The majority of those who have received the vaccine are hospital employees, however a small amount of emergency medical services personnel have also been vaccinated, said Dr. Allison Arwady, the commissioner of the Chicago Department of Public Health.
The 20,000 figure, Arwady emphasized, does not include health care workers who have been vaccinated in Chicago, but live outside city limits. No significant problems or unexpected side effects have been reported, according to the doctor.
With Chicago emphasizing equitable distribution as a strategy to combat COVID-19, city officials were asked Monday whether race and ethnicity data regarding vaccinations is available.
Arwady said that CDPH is only able to report data by ZIP code and age, but added race and ethnicity data is being collected by the state of Illinois.
State officials hope to make the demographic data publicly available, officials said.
Approximately 16,000 doses of the Moderna vaccine are expected to be administered in the city by the end of the week, Arwady said.
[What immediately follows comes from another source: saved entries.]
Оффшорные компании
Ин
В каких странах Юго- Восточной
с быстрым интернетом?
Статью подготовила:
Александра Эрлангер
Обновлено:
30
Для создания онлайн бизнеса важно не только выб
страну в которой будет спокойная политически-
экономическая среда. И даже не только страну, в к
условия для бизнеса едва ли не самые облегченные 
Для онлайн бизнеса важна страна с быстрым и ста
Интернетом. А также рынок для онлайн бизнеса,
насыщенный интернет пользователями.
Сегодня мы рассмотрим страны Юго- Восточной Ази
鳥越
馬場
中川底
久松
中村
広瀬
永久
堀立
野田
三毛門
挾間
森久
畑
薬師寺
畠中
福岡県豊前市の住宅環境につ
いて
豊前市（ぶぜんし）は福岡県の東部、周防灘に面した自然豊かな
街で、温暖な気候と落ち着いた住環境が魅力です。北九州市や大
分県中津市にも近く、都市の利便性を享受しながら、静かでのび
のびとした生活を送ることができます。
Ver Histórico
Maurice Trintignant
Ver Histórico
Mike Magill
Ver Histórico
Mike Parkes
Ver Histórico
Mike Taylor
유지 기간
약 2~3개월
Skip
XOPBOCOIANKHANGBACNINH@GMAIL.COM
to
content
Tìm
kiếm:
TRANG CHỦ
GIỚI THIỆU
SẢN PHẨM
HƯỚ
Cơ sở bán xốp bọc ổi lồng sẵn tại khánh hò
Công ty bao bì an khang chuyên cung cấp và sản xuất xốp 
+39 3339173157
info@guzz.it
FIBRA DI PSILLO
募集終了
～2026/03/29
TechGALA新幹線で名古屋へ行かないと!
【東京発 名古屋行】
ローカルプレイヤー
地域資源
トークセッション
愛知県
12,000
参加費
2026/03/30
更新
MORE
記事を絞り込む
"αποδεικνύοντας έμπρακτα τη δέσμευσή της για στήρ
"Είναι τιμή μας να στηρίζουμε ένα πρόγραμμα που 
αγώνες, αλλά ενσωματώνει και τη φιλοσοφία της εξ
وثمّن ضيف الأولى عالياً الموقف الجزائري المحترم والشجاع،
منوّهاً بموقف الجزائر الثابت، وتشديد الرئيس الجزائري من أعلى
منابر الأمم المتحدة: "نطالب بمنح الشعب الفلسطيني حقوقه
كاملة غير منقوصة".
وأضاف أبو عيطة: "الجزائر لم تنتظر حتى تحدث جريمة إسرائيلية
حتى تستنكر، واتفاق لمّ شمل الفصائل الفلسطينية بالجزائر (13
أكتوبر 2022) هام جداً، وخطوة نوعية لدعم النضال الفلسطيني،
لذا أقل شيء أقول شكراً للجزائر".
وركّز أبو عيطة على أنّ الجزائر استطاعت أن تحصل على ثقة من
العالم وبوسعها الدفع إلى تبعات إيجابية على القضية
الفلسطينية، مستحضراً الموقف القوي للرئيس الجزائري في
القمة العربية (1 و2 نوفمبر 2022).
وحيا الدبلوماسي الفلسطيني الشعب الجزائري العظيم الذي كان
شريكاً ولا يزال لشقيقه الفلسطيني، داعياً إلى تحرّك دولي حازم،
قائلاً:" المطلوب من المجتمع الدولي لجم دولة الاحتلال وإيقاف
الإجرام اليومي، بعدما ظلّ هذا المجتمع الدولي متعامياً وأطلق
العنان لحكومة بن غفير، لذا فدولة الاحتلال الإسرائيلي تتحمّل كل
Similarly, the city anticipates more than 21,000 doses of Pfizer's vaccine will be given over the same time period.
In the coming days, Chicago health officials plan to follow up with the city's 35 hospitals to learn how many staff members have been vaccinated in the past few weeks.
Starting Tuesday, a mass vaccination site for health care workers will open at Malcom X College in the Illinois Medical District.
On Monday, vaccinations for employees and residents started at eight of the city's long-term care facilities. This week, additional doses of the vaccine will be distributed to dozens of outpatient facilities, which will vaccinate their own staff members.
Phase 1A of the city's vaccination plan, which is focused on health care workers and long-term care facility residents, could potentially last through February.
Mayor Lori Lightfoot said Monday that while vaccinations are the "light at the end of the tunnel...we are still very much in that tunnel."
"Just because we have a vaccine does not mean that the pandemic itself is over," she stated, calling on residents to continue to take measures to mitigate the spread of COVID-19. "We are still months away from widespread community distribution of the vaccine."